Et la stratégie s’avère payante. En Afrique du Sud et au Mozambique, des « clubs d’adhésion » se sont organisés autour de populations spécifiques, comme les adolescents ou les femmes en post-partum. La fréquence des rendez-vous est réduite, la durée des prescriptions allongées… Tout ce soutien communautaire est bénéfique pour les usagers, moins isolés, et pour les soignants.

Grâce à ces groupes communautaires, la couverture thérapeutique est améliorée. Et ce, de manière durable. Bien que cela n’ait qu’un effet mineur sur le contrôle de la charge virale, le nombre d’admissions est fortement réduit. Restent deux questions à résoudre : l’approche optimale à adopter, ainsi que le rapport coût-efficacité du sur-mesure.
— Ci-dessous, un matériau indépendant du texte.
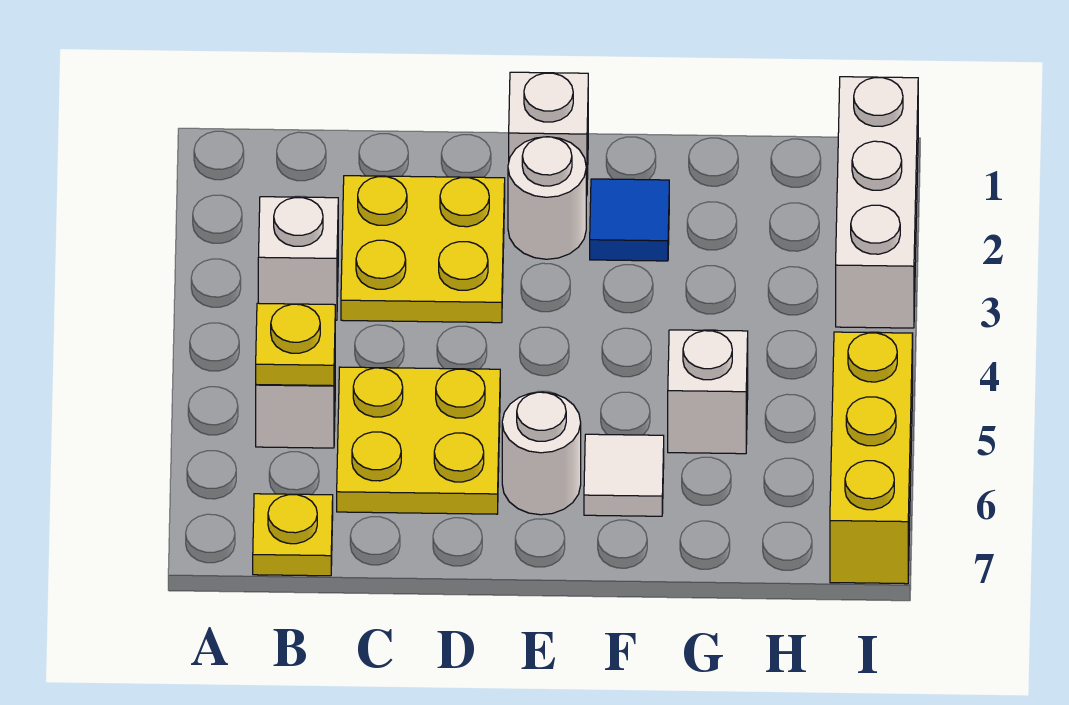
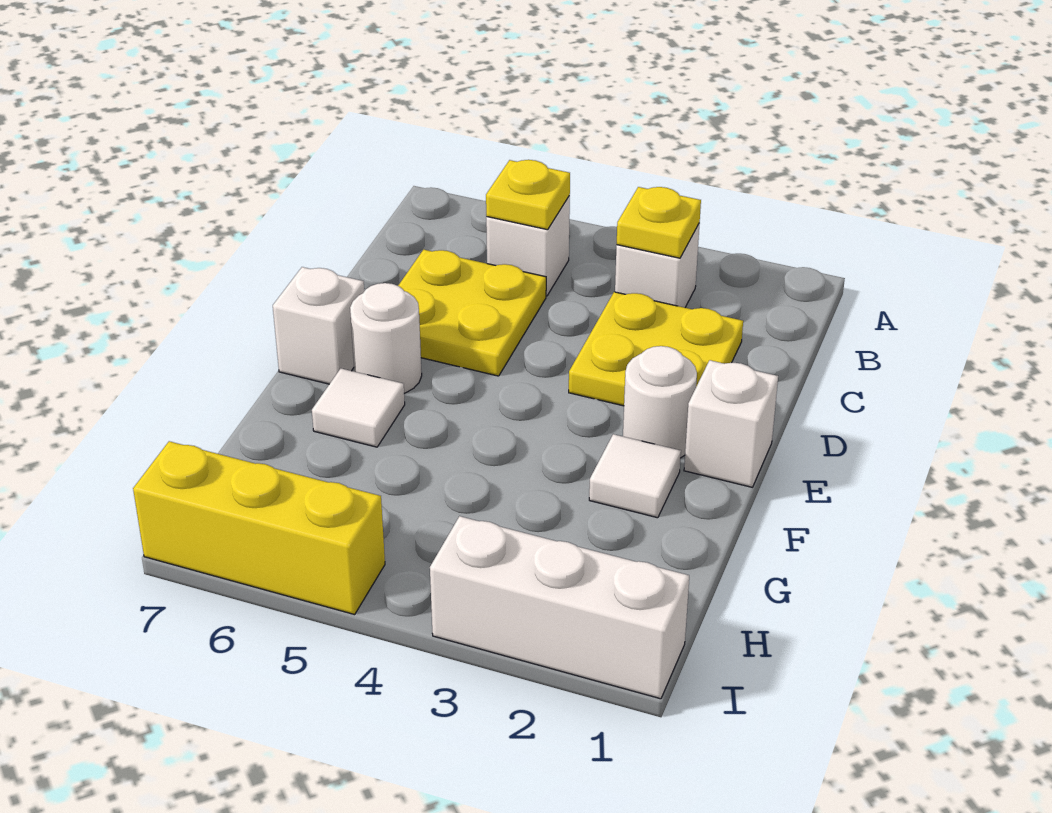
yellow 1x1 plate [253,494,333,576] -> yellow 1x1 plate moved to [617,187,701,258]
blue 1x1 tile [590,179,669,261] -> white 1x1 tile [589,434,681,518]
white 1x1 brick [668,330,748,454] -> white 1x1 brick moved to [273,267,364,384]

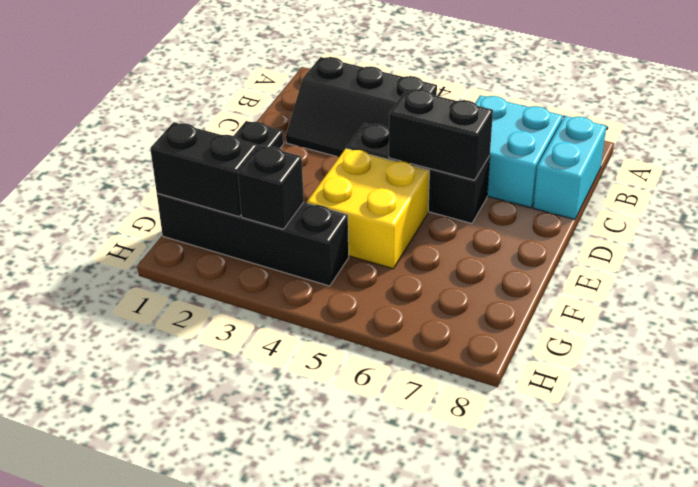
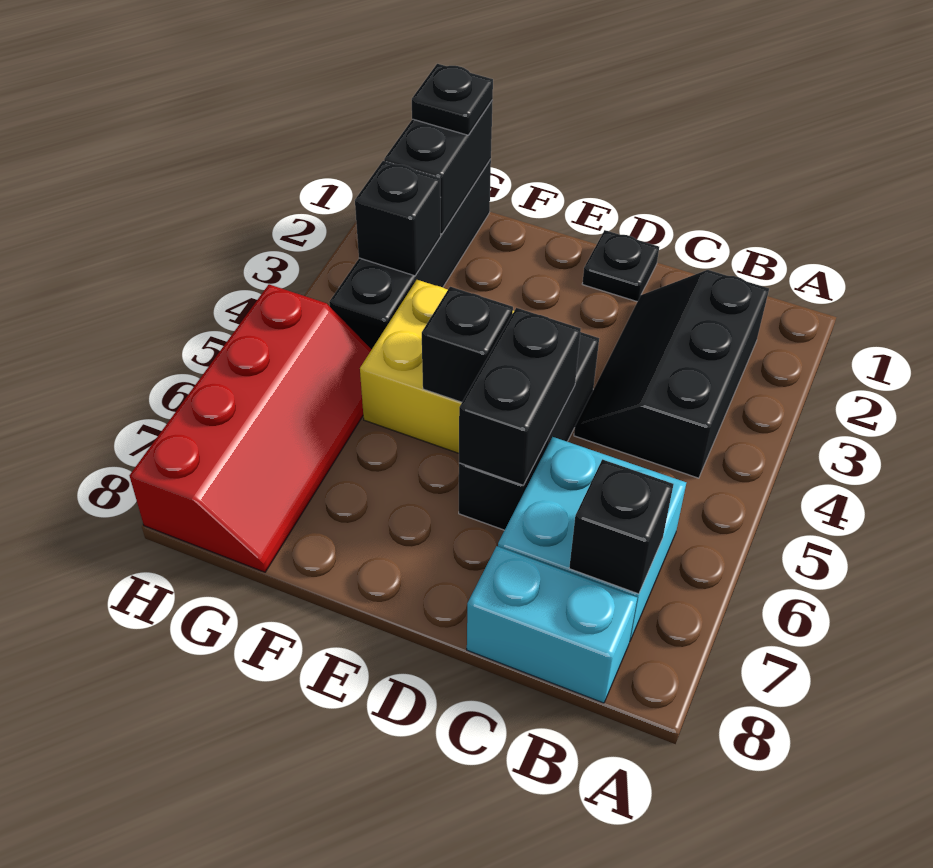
none -> black 1x1 brick [569,459,673,594]
none -> black 1x1 brick [422,287,513,402]
none -> black 1x1 plate [412,64,493,135]
none -> red 2x4 slope [129,284,372,572]

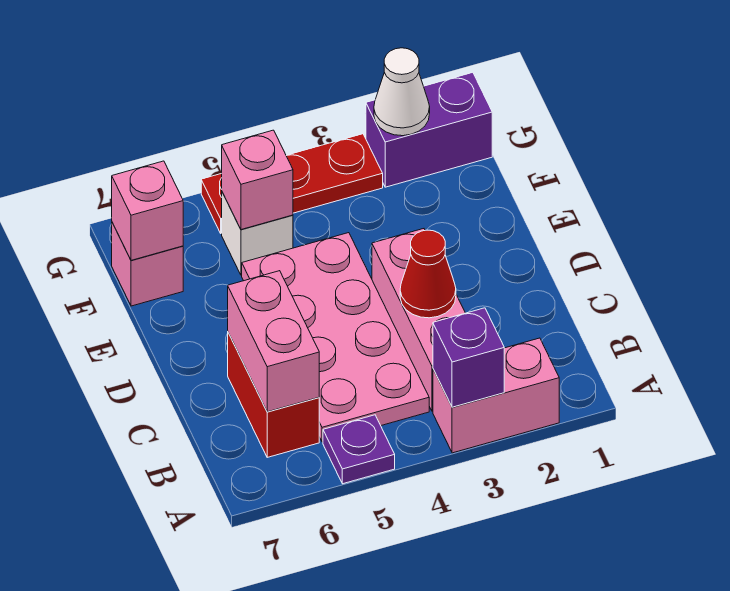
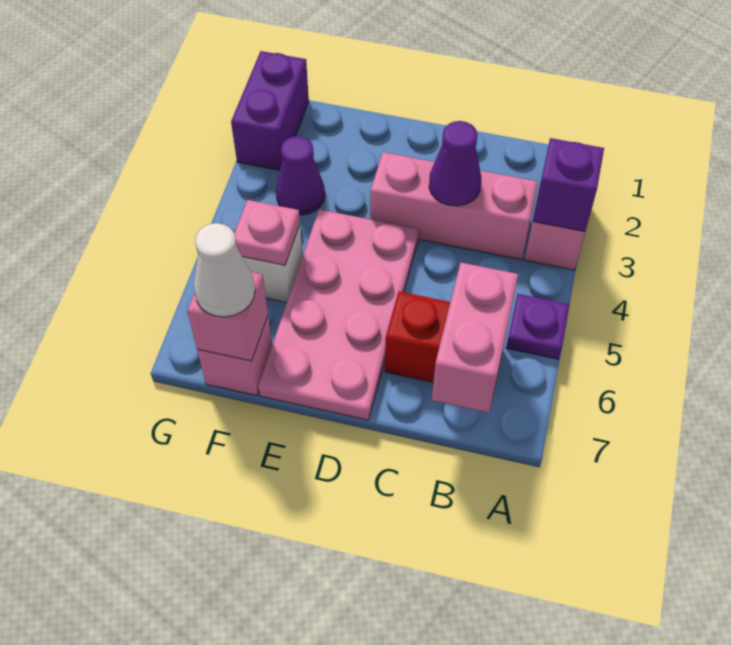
pink 2x4 plate [242,233,429,442] -> pink 2x4 plate turned to [259,209,419,420]
pink 1x2 brick [228,271,319,412] -> pink 1x2 brick turned to [432,263,518,413]
red 1x1 cone [400,230,456,318] -> purple 1x1 cone [429,121,481,206]
none -> purple 1x1 cone [276,136,325,215]
pink 1x1 brick [222,130,293,230] -> pink 1x1 plate [234,200,300,265]
white 1x1 cone [374,48,430,136] -> white 1x1 cone moved to [194,223,255,317]
red 1x3 plate [201,134,383,233] -> none

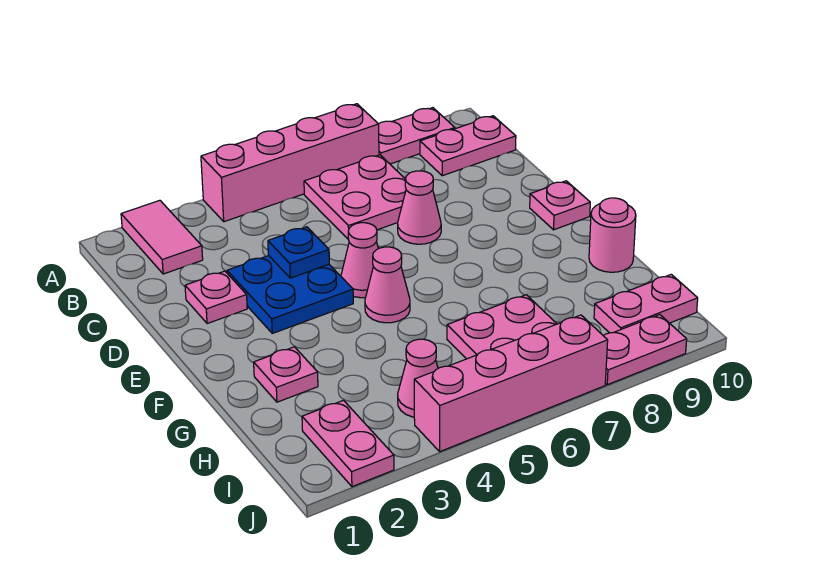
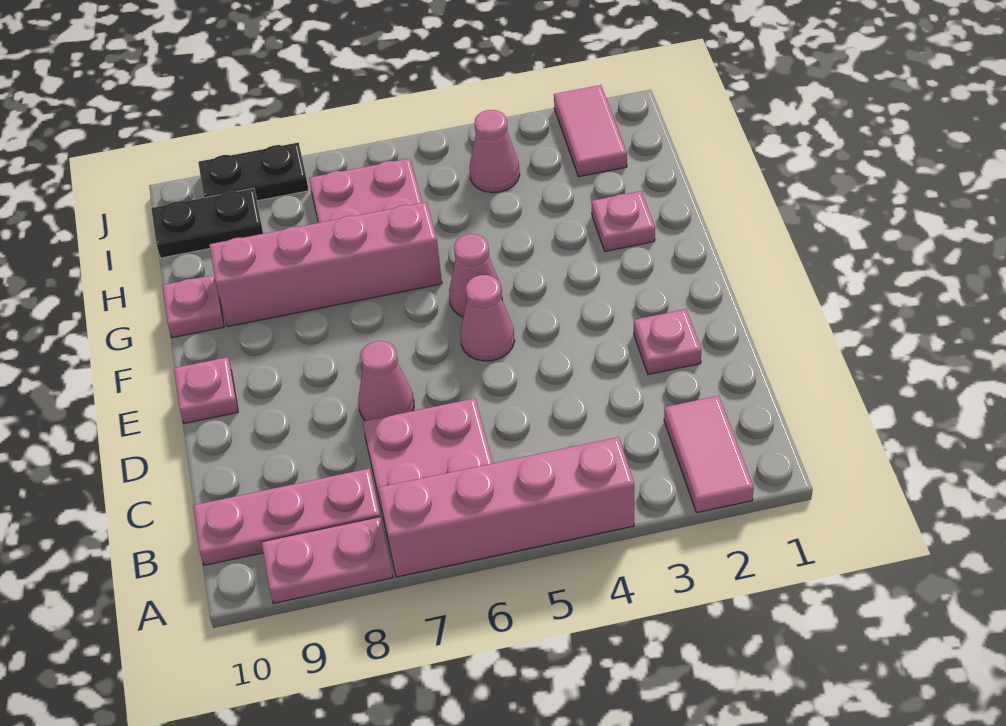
pink 1x2 plate [420,116,516,176] -> pink 1x3 plate [193,468,380,565]
blue 2x2 plate [227,256,353,333] -> none
blue 1x1 plate [268,227,329,278] -> none
pink 1x1 round brick [589,198,636,272] -> pink 1x1 plate [162,275,224,338]
pink 1x2 plate [302,400,394,487] -> pink 1x2 tile [554,85,627,177]
pink 1x2 plate [594,274,698,333] -> black 1x2 plate [151,188,263,258]
pink 1x4 brick [414,315,608,451] -> pink 1x4 brick moved to [209,202,442,327]
pink 1x2 plate [603,315,687,385] -> black 1x2 plate [198,143,309,201]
Quoi qu’il en soit, la solution n’est que partielle. Tant que le dépistage ne sera pas plus fréquent, de nombreux patients continueront de passer entre les mailles du filet. Or, chaque année, 1,8 million de nouvelles infections sont dénombrées.

Et en matière de dépistage, les populations qui constituent le cœur de l’épidémie ont fort à faire. Rien qu’en Russie, seuls 13 % des hommes qui ont des rapports sexuels avec des hommes connaissent leur séropositivité.